The first drug to exploit this was zolbetuximab (VYLOY), a naked antibody (no warhead attached) from Astellas that won FDA approval in 2024 for first-line gastric cancer. But VYLOY only works in patients with very high CLDN18.2 levels (75% or more of tumor cells expressing it). That's a limited slice of the market.
ADCs like IBI343 could change the math. Because they carry a toxic payload, they can kill cancer cells even when the target protein isn't plastered all over every cell. The warhead itself, exatecan (a DNA-damaging agent), can also leak into neighboring cells and kill them too. Oncologists call this the "bystander effect." Think of it like a grenade versus a sniper rifle: you don't need a perfect shot on every cell.
That's why the competitive landscape has exploded. ADCs make up a large share of the CLDN18.2 pipeline, with at least two CLDN18.2 ADCs now in Phase 3 trials.
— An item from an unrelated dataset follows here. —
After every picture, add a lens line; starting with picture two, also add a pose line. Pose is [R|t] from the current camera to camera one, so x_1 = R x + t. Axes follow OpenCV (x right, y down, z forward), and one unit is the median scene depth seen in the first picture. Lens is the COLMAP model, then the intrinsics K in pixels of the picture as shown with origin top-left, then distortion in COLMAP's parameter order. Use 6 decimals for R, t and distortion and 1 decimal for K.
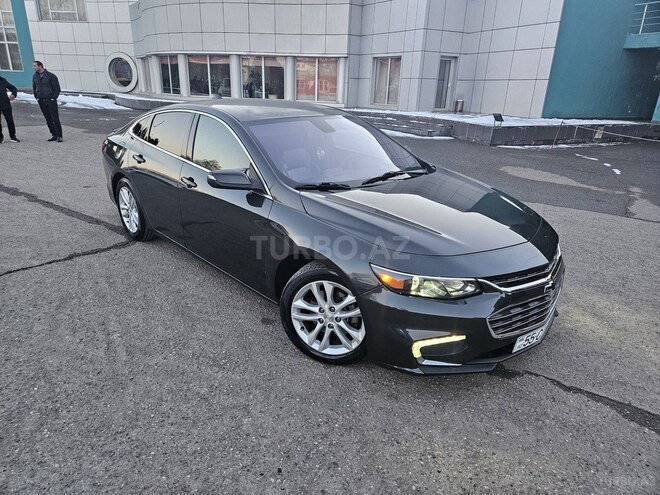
lens RADIAL K [[440.6, 0, 325.6], [0, 440.6, 245.5], [0, 0, 1]] dist [0.081288, -0.069788]
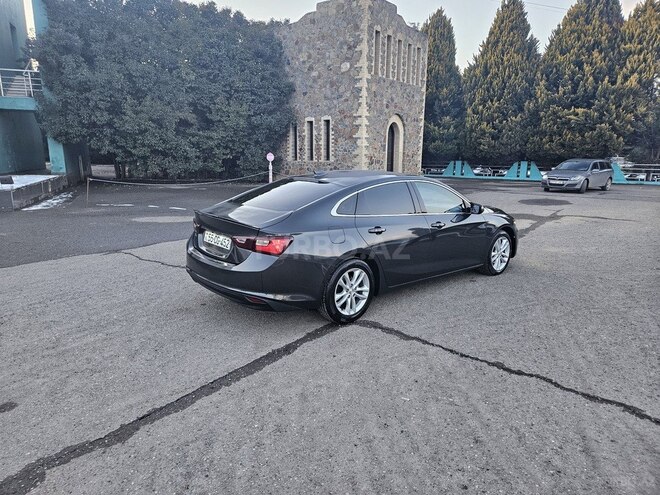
lens RADIAL K [[440.6, 0, 325.6], [0, 440.6, 245.5], [0, 0, 1]] dist [0.081288, -0.069788]
pose [[0.034081, -0.235671, 0.971235, -0.684575], [0.332400, 0.919148, 0.211368, -0.199476], [-0.942523, 0.315635, 0.109662, 0.471714]]
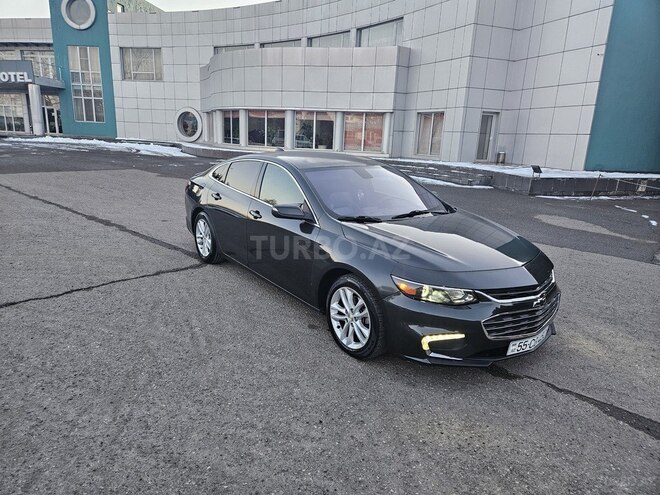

Innovent isn't alone in this fight. The competition breaks down into two camps based on what kind of warhead the ADC carries.
Tubulin-based payloads (the older approach): AstraZeneca's sonesitatug vedotin is the furthest along globally, running a Phase 3 trial for second-line gastric cancer with a lower expression threshold of just 25%. A readout could come in the first half of 2026, making it a potential class-defining event.
Topoisomerase I (Topo-I) payloads (the newer wave): This is where IBI343 sits, alongside Astellas' in-licensed asset from Evopoint Biosciences ($130 million upfront, up to $1.34 billion in milestones). The Topo-I approach is gaining fans because of its different toxicity profile and potentially stronger activity in tumors with mixed CLDN18.2 expression.
The pattern is clear: Western pharma is shopping in China. AstraZeneca's ADC came from Keymed. Astellas' came from Evopoint. Takeda's came from Innovent. The biggest CLDN18.2 ADC deals all trace back to Chinese labs.
This trend goes way beyond one target. China-based biotechs now account for a majority of global ADC licensing activity, according to industry analysts. Total out-licensing deal value from Chinese companies hit approximately $137.7 billion in 2025, nearly ten times the 2021 figure.
The average deal size in 2026 is running about 76% higher than 2025, at around $1.3 billion per transaction. Average upfront payments have doubled. The days of the so-called "China discount," where Western pharma could snap up Chinese molecules on the cheap, appear to be over.
Analysts at PitchBook note that China has "gained the lead" in generating promising early-stage drug candidates, particularly antibody-based drugs. They expect this advantage to persist for years, driven by lower R&D costs, a deep chemistry talent pool, and an increasingly self-sufficient biotech ecosystem.
For Innovent, the immediate priority is getting IBI343 approved in China. The NMPA acceptance puts it on track for a potential 2026 or early 2027 launch in third-line gastric cancer.
For Takeda, the plan is bigger: expand into first-line gastric and pancreatic cancer. IBI343 already has FDA Fast Track designation for advanced pancreatic cancer, and a separate Phase 3 trial (G-HOPE-002) is underway in that notoriously difficult disease.
The full data release will be the real tell. Oncologists want to see hazard ratios, median survival numbers, and safety details before they get excited. Qualitative language like "excellent efficacy" is encouraging, but this field has been burned before by drugs that looked good in press releases and mediocre in data tables.
For now, though, Innovent has done something that matters: it proved a CLDN18.2 ADC can beat standard care in a rigorous Phase 3 setting. In a space with dozens of competitors and billions of dollars at stake, being first to that milestone counts for a lot.